▶ **What the task requires**
Begin at the line containing "73: (284, 84)" in the entries below and end at the line containing "94: (45, 66)"; transcribe that range exactly and nothing outside it.

▶ **Given records**
○ ○ ○ ○ ○ ○ ○

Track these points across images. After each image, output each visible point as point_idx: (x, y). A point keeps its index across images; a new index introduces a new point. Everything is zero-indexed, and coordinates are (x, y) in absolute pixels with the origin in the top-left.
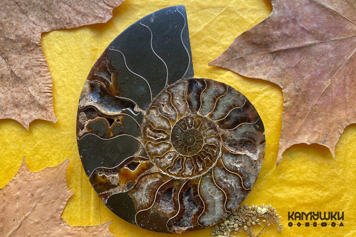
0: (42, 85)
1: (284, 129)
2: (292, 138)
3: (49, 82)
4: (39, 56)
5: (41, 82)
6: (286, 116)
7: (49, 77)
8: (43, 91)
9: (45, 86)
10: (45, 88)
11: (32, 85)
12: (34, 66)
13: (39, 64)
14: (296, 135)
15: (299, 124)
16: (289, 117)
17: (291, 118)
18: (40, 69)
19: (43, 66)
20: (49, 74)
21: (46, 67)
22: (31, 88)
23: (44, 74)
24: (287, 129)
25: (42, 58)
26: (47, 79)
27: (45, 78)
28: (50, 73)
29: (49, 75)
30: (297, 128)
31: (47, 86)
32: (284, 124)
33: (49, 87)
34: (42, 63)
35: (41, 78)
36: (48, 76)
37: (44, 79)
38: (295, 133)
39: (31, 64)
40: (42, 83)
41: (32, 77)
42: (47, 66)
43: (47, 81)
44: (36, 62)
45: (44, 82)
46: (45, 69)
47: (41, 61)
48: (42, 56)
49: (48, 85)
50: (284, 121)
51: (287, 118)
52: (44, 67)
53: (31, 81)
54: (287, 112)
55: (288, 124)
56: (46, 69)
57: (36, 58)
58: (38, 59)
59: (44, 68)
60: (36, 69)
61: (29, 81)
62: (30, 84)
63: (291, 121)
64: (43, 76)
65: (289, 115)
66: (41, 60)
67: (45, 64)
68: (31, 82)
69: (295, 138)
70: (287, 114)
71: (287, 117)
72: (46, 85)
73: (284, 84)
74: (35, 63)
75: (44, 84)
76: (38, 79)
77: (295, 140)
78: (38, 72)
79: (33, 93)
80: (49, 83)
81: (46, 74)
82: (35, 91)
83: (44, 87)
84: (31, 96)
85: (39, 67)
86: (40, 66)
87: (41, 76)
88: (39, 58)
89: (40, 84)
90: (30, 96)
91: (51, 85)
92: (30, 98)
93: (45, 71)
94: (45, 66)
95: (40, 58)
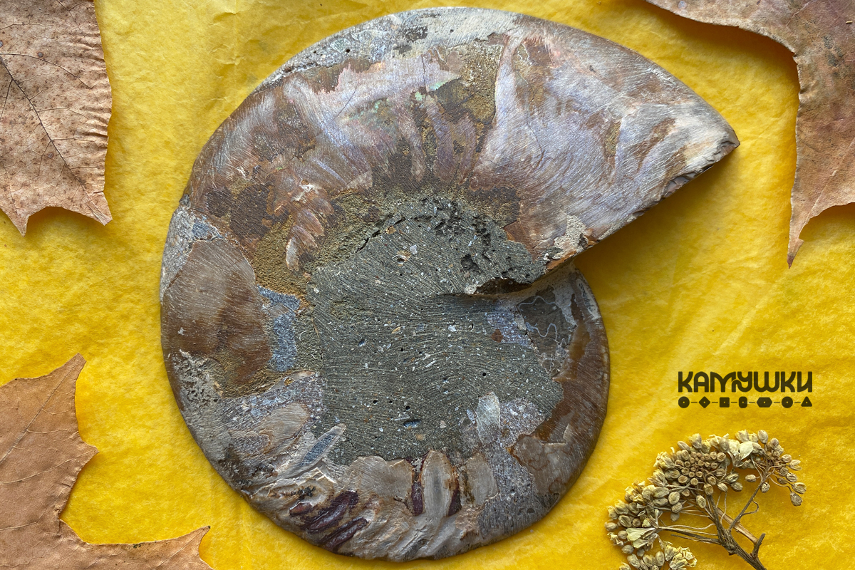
0: (81, 112)
1: (802, 165)
2: (825, 189)
3: (101, 105)
4: (83, 28)
5: (80, 104)
6: (805, 130)
7: (105, 91)
8: (81, 128)
9: (89, 117)
10: (89, 122)
11: (52, 107)
12: (64, 55)
13: (80, 51)
14: (835, 183)
15: (839, 152)
16: (814, 133)
17: (820, 137)
18: (82, 66)
19: (89, 57)
20: (105, 83)
21: (98, 62)
22: (49, 116)
23: (92, 81)
24: (810, 164)
25: (89, 35)
26: (97, 95)
27: (91, 92)
28: (107, 80)
29: (106, 87)
30: (836, 164)
31: (95, 117)
32: (803, 152)
33: (99, 119)
34: (88, 50)
35: (81, 91)
36: (100, 87)
37: (89, 96)
38: (833, 174)
39: (58, 48)
40: (82, 106)
41: (56, 85)
42: (103, 61)
43: (95, 104)
44: (72, 44)
45: (88, 104)
46: (95, 68)
47: (87, 44)
48: (93, 29)
49: (98, 115)
50: (802, 142)
51: (810, 134)
52: (94, 61)
53: (49, 96)
54: (807, 120)
55: (813, 151)
56: (99, 67)
57: (75, 34)
58: (79, 37)
59: (93, 64)
60: (69, 65)
61: (46, 96)
62: (46, 104)
63: (819, 144)
64: (87, 87)
65: (813, 128)
66: (87, 39)
67: (96, 54)
68: (52, 100)
69: (833, 190)
70: (809, 123)
71: (808, 133)
72: (93, 113)
73: (799, 42)
74: (69, 47)
75: (86, 109)
76: (72, 93)
77: (833, 194)
78: (73, 72)
79: (52, 131)
80: (101, 110)
81: (96, 83)
82: (58, 126)
83: (84, 119)
84: (45, 138)
85: (80, 60)
86: (81, 56)
87: (82, 86)
88: (82, 34)
89: (76, 109)
90: (43, 139)
91: (107, 116)
92: (40, 143)
93: (95, 72)
94: (97, 59)
95: (85, 35)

○ ○ ○ ○ ○ ○ ○

▶ **Completed task**
73: (284, 84)
74: (35, 63)
75: (44, 84)
76: (38, 79)
77: (295, 140)
78: (38, 72)
79: (33, 93)
80: (49, 83)
81: (46, 74)
82: (35, 91)
83: (44, 87)
84: (31, 96)
85: (39, 67)
86: (40, 66)
87: (41, 76)
88: (39, 58)
89: (40, 84)
90: (30, 96)
91: (51, 85)
92: (30, 98)
93: (45, 71)
94: (45, 66)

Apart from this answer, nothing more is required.